Selected excerpt
Cheryl Johnson, a voting engagement activist and community historian, said: “We’re hoping, we’re hoping. We know that Georgia is in the midst of a great change. We believe that we can lead the country forward as we have always led the country in many different ways. We have a history of great leadership. We have always been change-makers.”
Warnock would be the first Black person from Georgia elected to the Senate. Johnson stood on Auburn Avenue, which she noted was once the heart of Black wealth in America. “We had millionaires from one end of the street to another. All of these churches that you see were built by African Americans who had just come out of slavery.
“So this is where we we drew our strength. This is where Dr King was brought up. People think that it’s a surprise for Atlantans but it’s not, because Atlanta has been known to birth and to develop leadership.”
Johnson, 54, has heard Warnock preach at the church. “He can break it down intellectually but when it comes to talking about the issues that impact our community, social justice issues, homelessness, healthcare issues, police reform, he comes in the tradition of the Baptist church, which is passionate, engaged. He challenges people to think about who are you? If you say that you are this, what does that mean?”
Fears of trouble or even violence outside polling stations appeared not to have materialised. Brad Raffensperger, the Georgia secretary of state, told CNN that “we have never seen an election is more secure and has had more integrity.”
His fellow Republican official, Gabriel Sterling, said that incidents of difficulties with voting mechanisms were passingly few. At a press conference, he said that only 0.1% of scanning machines across the state had failed to work while 0.02% of counting machines had to be replaced.
Destabilising both parties herculean efforts to get their supporters to the polls on Tuesday was the mercurial influence of Donald Trump. The president continues to refuse to concede defeat in the presidential election, and has persisted in a campaign of falsehoods targeting Georgia with unfounded claims of voter fraud.
Trump lit a fuse under the double runoffs on Saturday when he called Raffensperger and tried to cajole him into overturning the certified results of the presidential race. The conversation was taped and leaked, and has led to calls for Trump to be prosecuted for election crimes.
The president’s antics have left some Republicans in Georgia fretting that his claims that his victory was “stolen” would dissuade party supporters from turning up at the polls on Tuesday. But it remained to be seen just how much impact his incendiary interventions would make, and in what direction.
The Republican contestants have attempted to move beyond Trump’s baseless complaint about the presidential count and focus their campaigns on what they have depicted as the “radical socialism” of their Democratic rivals. The airwaves have been flooded with unprecedented numbers of political adverts on both sides, with the campaigns of the four candidates jointly splurging more than $833m on the state according to the Center for Responsive Politics.
Nonetheless Loeffler, the richest member of the Senate who also prides herself as being the chamber’s most conservative, has announced that she will vote to challenge the electoral college results at a joint session of Congress on Wednesday.

Work to complete
Please copy the stretch of the Georgia runoff article above from "His fellow Republican" through "for election crimes.", word for word.

Records provided
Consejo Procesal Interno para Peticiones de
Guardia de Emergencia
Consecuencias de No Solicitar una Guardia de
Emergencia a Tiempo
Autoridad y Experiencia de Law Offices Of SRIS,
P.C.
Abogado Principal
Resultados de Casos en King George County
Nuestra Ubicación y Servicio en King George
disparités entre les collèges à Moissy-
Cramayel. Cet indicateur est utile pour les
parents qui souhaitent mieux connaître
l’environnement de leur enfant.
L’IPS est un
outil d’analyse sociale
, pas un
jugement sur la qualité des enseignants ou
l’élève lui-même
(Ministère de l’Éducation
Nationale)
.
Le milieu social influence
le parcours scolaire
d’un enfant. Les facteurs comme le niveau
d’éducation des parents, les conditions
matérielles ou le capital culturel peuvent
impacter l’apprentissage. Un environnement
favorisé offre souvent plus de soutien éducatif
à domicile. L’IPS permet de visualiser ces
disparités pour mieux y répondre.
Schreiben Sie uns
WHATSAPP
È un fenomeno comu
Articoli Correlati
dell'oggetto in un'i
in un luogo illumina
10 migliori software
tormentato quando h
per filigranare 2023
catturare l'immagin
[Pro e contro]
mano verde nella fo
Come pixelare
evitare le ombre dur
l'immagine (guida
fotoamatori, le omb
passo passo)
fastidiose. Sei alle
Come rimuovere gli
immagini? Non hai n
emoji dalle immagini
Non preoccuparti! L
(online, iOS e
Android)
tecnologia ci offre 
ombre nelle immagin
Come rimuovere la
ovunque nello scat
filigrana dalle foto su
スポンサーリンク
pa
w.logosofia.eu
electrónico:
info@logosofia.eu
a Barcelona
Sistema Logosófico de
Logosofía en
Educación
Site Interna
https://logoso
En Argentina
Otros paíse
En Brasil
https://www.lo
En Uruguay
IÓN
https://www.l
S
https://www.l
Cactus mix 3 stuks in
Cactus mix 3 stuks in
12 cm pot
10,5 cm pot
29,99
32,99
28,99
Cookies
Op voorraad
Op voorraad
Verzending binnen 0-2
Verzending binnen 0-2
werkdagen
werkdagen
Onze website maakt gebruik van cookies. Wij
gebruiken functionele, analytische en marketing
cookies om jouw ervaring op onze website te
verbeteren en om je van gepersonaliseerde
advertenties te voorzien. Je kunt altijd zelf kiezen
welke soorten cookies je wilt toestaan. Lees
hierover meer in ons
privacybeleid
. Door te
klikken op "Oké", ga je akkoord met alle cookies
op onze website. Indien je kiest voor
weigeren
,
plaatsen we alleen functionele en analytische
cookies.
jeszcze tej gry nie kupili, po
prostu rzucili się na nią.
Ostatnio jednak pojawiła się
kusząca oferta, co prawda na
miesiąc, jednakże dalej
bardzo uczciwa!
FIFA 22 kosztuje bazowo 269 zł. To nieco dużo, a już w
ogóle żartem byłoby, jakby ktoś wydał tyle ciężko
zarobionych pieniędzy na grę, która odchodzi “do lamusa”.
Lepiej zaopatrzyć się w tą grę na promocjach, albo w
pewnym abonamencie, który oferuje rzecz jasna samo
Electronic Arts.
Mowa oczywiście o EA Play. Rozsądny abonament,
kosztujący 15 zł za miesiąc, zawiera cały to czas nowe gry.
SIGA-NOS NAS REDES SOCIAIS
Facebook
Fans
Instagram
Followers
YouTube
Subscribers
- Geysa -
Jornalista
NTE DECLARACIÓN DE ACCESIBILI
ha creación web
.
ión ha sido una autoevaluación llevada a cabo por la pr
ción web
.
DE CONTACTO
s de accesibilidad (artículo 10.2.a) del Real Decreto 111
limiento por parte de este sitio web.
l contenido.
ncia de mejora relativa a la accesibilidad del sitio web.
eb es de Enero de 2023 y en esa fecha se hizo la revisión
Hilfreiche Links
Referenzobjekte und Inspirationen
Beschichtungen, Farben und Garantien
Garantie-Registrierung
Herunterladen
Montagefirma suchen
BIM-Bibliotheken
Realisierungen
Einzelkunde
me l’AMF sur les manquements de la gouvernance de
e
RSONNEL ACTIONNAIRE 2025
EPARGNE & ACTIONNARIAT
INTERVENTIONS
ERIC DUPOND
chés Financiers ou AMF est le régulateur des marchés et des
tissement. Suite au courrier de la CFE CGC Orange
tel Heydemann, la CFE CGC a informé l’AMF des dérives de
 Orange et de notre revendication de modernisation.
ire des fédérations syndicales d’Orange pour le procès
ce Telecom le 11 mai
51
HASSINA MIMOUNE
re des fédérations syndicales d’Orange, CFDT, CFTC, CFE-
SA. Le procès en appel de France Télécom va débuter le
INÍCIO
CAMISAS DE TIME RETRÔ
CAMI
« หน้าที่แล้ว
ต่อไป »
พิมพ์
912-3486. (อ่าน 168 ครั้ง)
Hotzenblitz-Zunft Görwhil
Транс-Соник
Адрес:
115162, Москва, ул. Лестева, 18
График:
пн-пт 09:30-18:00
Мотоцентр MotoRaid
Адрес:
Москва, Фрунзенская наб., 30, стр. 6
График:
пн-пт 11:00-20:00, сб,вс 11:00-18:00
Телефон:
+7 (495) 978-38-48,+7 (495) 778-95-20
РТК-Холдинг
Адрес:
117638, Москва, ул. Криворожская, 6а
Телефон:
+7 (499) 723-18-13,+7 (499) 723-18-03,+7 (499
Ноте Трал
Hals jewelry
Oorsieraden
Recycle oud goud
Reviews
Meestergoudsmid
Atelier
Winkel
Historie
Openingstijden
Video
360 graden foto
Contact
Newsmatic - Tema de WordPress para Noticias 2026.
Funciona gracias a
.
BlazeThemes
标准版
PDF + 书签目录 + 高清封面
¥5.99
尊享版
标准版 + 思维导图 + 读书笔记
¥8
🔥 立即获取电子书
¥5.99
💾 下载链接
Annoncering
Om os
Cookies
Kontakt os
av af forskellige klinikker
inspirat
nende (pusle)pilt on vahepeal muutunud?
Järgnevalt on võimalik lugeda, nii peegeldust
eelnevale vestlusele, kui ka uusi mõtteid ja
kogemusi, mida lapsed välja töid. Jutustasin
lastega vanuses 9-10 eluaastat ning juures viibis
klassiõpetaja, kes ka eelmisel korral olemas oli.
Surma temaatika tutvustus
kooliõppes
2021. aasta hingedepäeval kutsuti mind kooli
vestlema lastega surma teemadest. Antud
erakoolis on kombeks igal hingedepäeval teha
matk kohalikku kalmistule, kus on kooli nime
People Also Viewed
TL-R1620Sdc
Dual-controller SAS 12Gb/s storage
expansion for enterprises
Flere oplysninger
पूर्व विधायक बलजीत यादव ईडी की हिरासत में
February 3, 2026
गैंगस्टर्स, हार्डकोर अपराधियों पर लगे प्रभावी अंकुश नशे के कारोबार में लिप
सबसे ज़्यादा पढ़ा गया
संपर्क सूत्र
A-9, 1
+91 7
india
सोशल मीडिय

Task solution
His fellow Republican official, Gabriel Sterling, said that incidents of difficulties with voting mechanisms were passingly few. At a press conference, he said that only 0.1% of scanning machines across the state had failed to work while 0.02% of counting machines had to be replaced.
Destabilising both parties herculean efforts to get their supporters to the polls on Tuesday was the mercurial influence of Donald Trump. The president continues to refuse to concede defeat in the presidential election, and has persisted in a campaign of falsehoods targeting Georgia with unfounded claims of voter fraud.
Trump lit a fuse under the double runoffs on Saturday when he called Raffensperger and tried to cajole him into overturning the certified results of the presidential race. The conversation was taped and leaked, and has led to calls for Trump to be prosecuted for election crimes.